Aim of the task — Line by line, please look for the word "free" in the following records, then copy each line you find it in.

Available data —
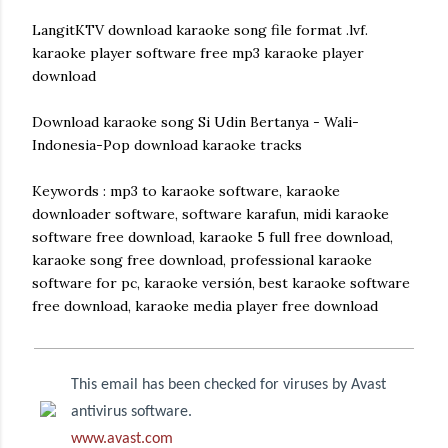
LangitKTV download karaoke song file format .lvf.
karaoke player software free mp3 karaoke player
download
Download karaoke song Si Udin Bertanya - Wali-
Indonesia-Pop download karaoke tracks
Keywords : mp3 to karaoke software, karaoke
downloader software, software karafun, midi karaoke
software free download, karaoke 5 full free download,
karaoke song free download, professional karaoke
software for pc, karaoke versión, best karaoke software
free download, karaoke media player free download
This email has been checked for viruses by Avast
antivirus software.
www.avast.com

Answer section —
karaoke player software free mp3 karaoke player
software free download, karaoke 5 full free download,
karaoke song free download, professional karaoke
free download, karaoke media player free download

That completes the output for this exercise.